From Bontours: "The second [stage] begins with crossing river beds which, depending on the recent rainfall levels, may have running water. Prepare to get your feet wet. From here the terrain gets steadily more and more steep as we continue to wind our way through the forest. We rest beneath a waterfall for a good break before we continue."

One of the riverbed crossings.

Sometimes I was like, "Are we even on a trail?"

Bontours: "The last stage is a steep climb and while it is relatively short, it is often the hardest part of the day. As hands and feet scramble to find a hold, we make our way up the rock face." For this part of the trail, I used my hands frequently, sometimes to pull myself up very large boulders, sometimes to grab roots and trees to pull me up and forward. Below is our fearless guide, Brad. Brad was a lot of fun.

Bontours: "Finally we emerge on to a rocky clearing and are immediately rewarded with one of the most stunning views you can find on the east coast of North America. The valley of Western Brook Pond opens up below you.
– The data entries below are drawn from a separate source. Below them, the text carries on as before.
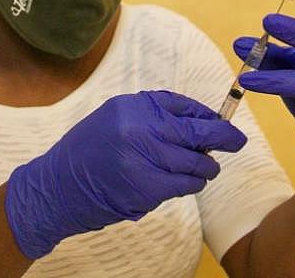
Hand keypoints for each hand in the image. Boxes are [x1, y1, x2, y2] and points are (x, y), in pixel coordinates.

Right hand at [4, 90, 246, 258]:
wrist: (57, 187)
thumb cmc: (87, 151)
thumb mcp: (114, 117)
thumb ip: (151, 114)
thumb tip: (196, 119)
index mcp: (132, 106)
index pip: (181, 105)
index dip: (206, 114)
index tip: (220, 120)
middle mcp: (140, 128)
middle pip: (196, 131)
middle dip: (223, 137)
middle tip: (237, 141)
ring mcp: (144, 159)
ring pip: (196, 162)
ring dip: (206, 166)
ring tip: (205, 168)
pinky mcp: (147, 188)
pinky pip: (185, 184)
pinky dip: (192, 183)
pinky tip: (189, 181)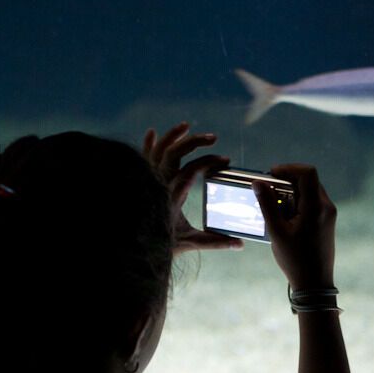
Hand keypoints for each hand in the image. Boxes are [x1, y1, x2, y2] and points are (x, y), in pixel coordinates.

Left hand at [143, 122, 243, 254]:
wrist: (134, 246)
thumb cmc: (162, 245)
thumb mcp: (191, 242)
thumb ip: (216, 241)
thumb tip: (239, 244)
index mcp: (172, 196)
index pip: (191, 169)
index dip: (208, 161)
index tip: (224, 160)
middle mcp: (158, 184)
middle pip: (174, 153)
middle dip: (194, 141)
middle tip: (212, 138)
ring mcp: (148, 180)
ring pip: (158, 151)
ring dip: (171, 136)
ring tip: (186, 126)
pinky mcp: (142, 181)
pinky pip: (143, 158)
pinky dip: (147, 145)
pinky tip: (152, 132)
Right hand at [253, 164, 336, 289]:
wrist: (315, 284)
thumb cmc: (295, 260)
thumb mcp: (276, 232)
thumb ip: (267, 204)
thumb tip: (258, 182)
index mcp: (316, 207)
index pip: (307, 173)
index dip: (288, 168)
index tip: (271, 174)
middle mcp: (326, 207)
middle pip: (308, 180)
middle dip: (287, 181)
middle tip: (268, 190)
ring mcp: (328, 214)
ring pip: (310, 191)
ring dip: (291, 192)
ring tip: (274, 206)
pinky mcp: (326, 222)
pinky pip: (312, 203)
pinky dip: (297, 203)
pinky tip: (284, 216)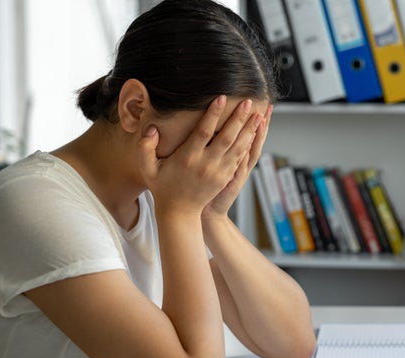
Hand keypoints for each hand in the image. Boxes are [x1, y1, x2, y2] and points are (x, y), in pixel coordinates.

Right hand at [137, 96, 261, 217]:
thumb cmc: (162, 186)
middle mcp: (206, 164)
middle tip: (248, 102)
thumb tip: (151, 128)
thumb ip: (144, 147)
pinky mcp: (226, 177)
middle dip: (239, 118)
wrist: (179, 212)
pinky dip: (249, 145)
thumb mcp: (147, 168)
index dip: (213, 114)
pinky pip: (240, 158)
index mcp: (188, 158)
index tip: (221, 97)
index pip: (204, 132)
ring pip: (238, 148)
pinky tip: (255, 133)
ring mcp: (219, 172)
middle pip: (227, 137)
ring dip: (249, 131)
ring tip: (259, 115)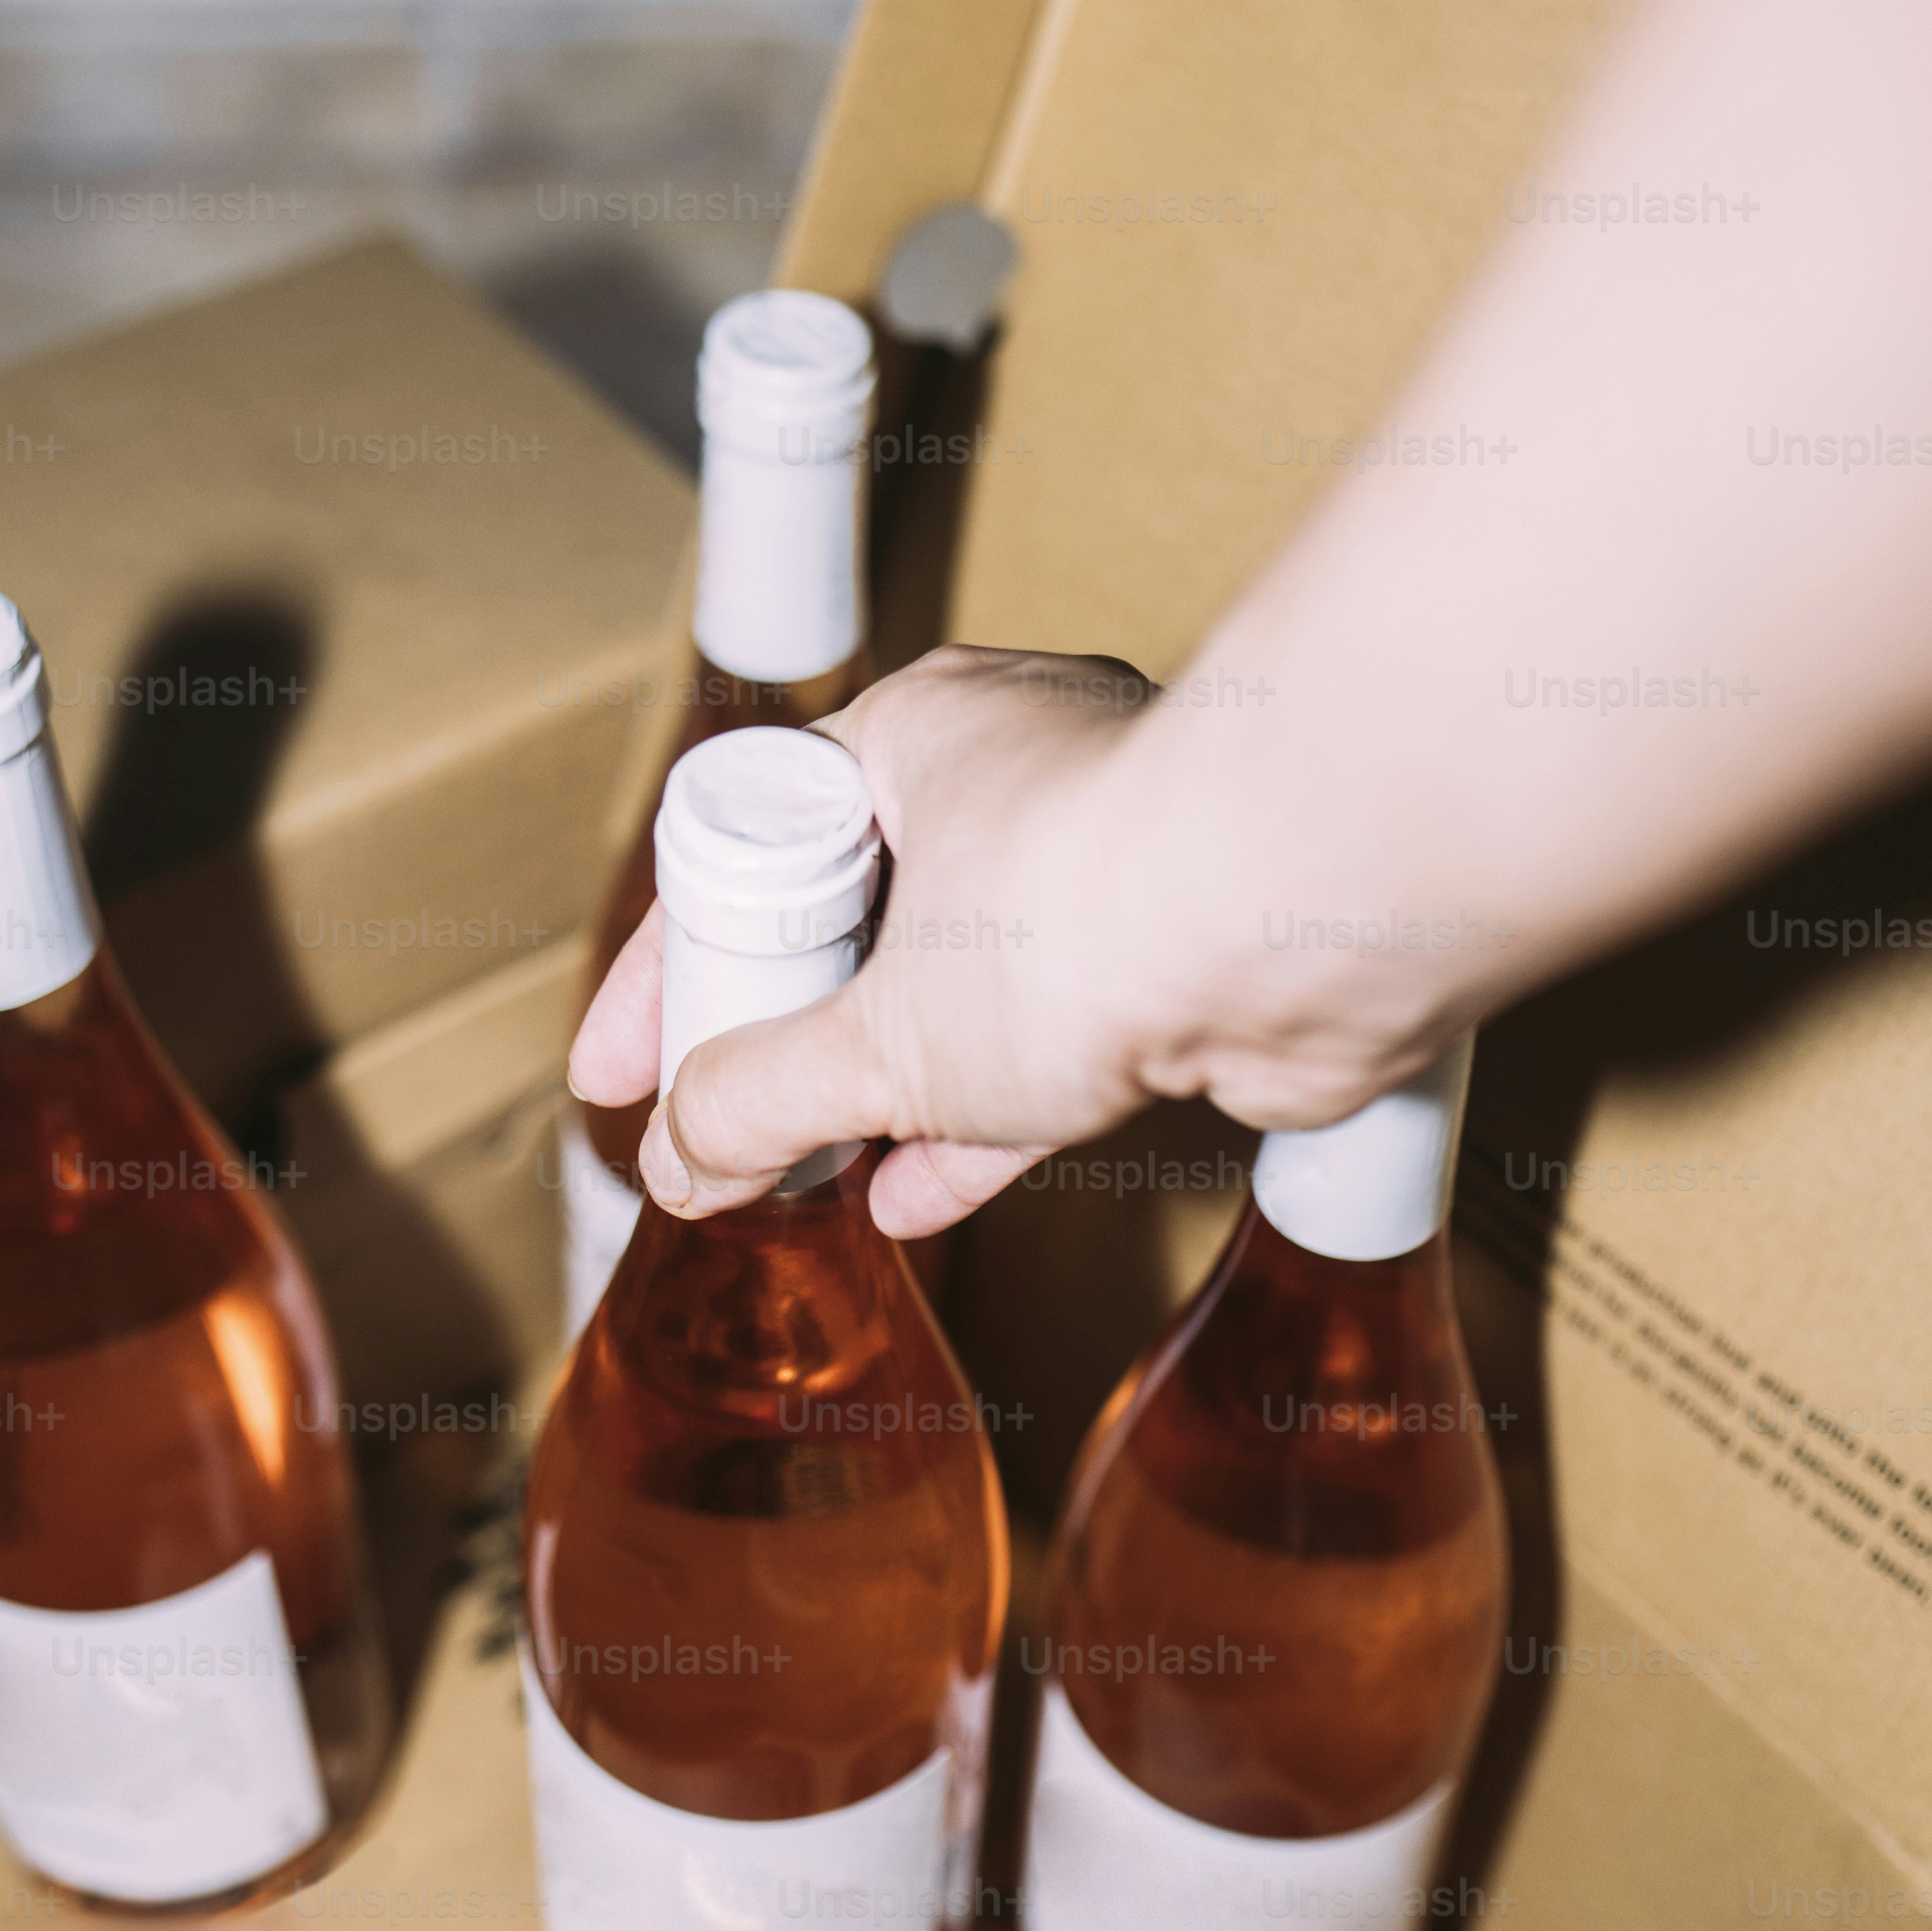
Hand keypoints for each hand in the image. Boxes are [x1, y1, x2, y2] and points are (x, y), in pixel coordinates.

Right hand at [568, 646, 1169, 1234]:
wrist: (1310, 920)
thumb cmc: (1088, 909)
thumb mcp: (879, 1031)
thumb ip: (761, 1096)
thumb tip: (679, 1155)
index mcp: (918, 736)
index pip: (749, 847)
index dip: (672, 966)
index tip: (621, 1065)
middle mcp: (1014, 777)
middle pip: (857, 917)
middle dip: (787, 1031)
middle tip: (717, 1123)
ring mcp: (1108, 866)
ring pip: (960, 984)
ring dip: (883, 1085)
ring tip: (806, 1171)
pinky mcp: (1183, 957)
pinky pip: (1055, 1043)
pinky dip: (980, 1118)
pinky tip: (910, 1194)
The winding fjord and it’s steep cliffs provide the backdrop as life seems to stand still for a moment. You catch your breath and settle in for lunch. It’s all downhill from here."
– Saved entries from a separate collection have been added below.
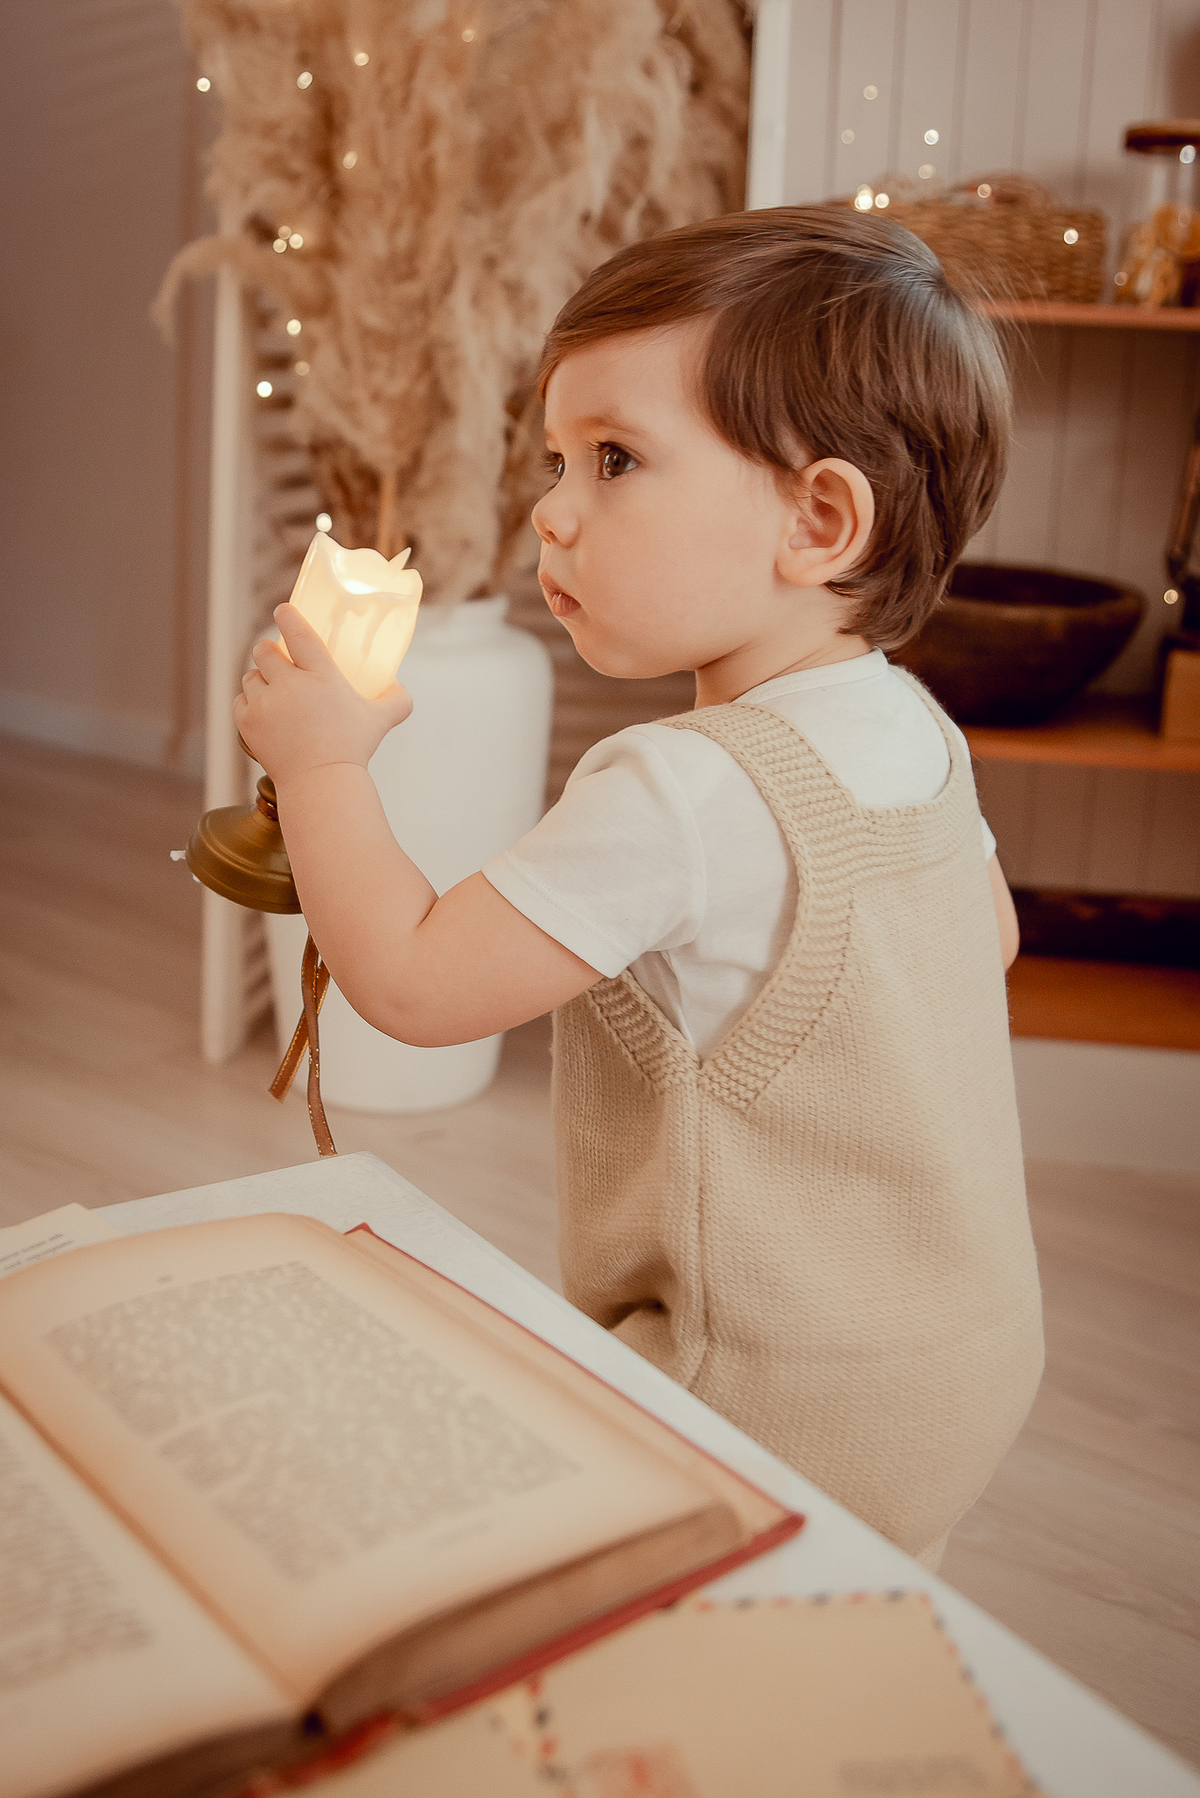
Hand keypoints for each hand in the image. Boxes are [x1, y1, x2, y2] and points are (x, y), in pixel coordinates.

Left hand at [234, 603, 412, 781]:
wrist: (321, 782)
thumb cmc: (352, 749)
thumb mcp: (381, 721)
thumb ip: (396, 700)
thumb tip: (398, 685)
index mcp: (321, 676)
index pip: (298, 634)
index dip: (287, 616)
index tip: (282, 610)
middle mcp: (289, 684)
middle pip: (264, 650)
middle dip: (269, 652)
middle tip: (277, 659)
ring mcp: (265, 703)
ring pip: (251, 675)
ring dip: (260, 679)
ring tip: (272, 691)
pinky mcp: (248, 722)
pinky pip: (240, 700)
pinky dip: (249, 703)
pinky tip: (262, 710)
At the top Brad offered to take as many photos of us as we wanted. Since he was so familiar with the hike, he had recommendations for where to pose. This pose made me nervous and reminded me of the time I had dangled me feet off of Half Dome, just for a photo.

This photo made our 2019 holiday card!

There was so much water at the top.

Because the weather was perfect Brad encouraged frolicking in the ultra-oligotrophic (low in nutrients, oxygen-rich) water.

Brad even encouraged us to drink the water without filtering it. This went against everything I had been taught, growing up backpacking in the Sierras where giardia is not uncommon. To make his point, Brad put his water bottle under one of the cascades and then drank from it. One by one the other hikers followed suit. I reluctantly did the same and filled my water bottle with the purest water. The water truly was delicious, and as I drank it I wondered if I might be very sick in a few days.

The guide said we should get wet.

The two adventurous French-Canadian kids on the hike had already jumped into the natural swimming hole and were splashing around. Their father was next and was soon followed by the German couple.

Not wanting to be a boring American, I jumped in.

Thankfully the water wasn't take-your-breath-away-cold as it is in the Rockies.

After splashing around for awhile, it was time to head back.

The return boat ride

And, if you are curious about whether or not I got sick from the water, I did not!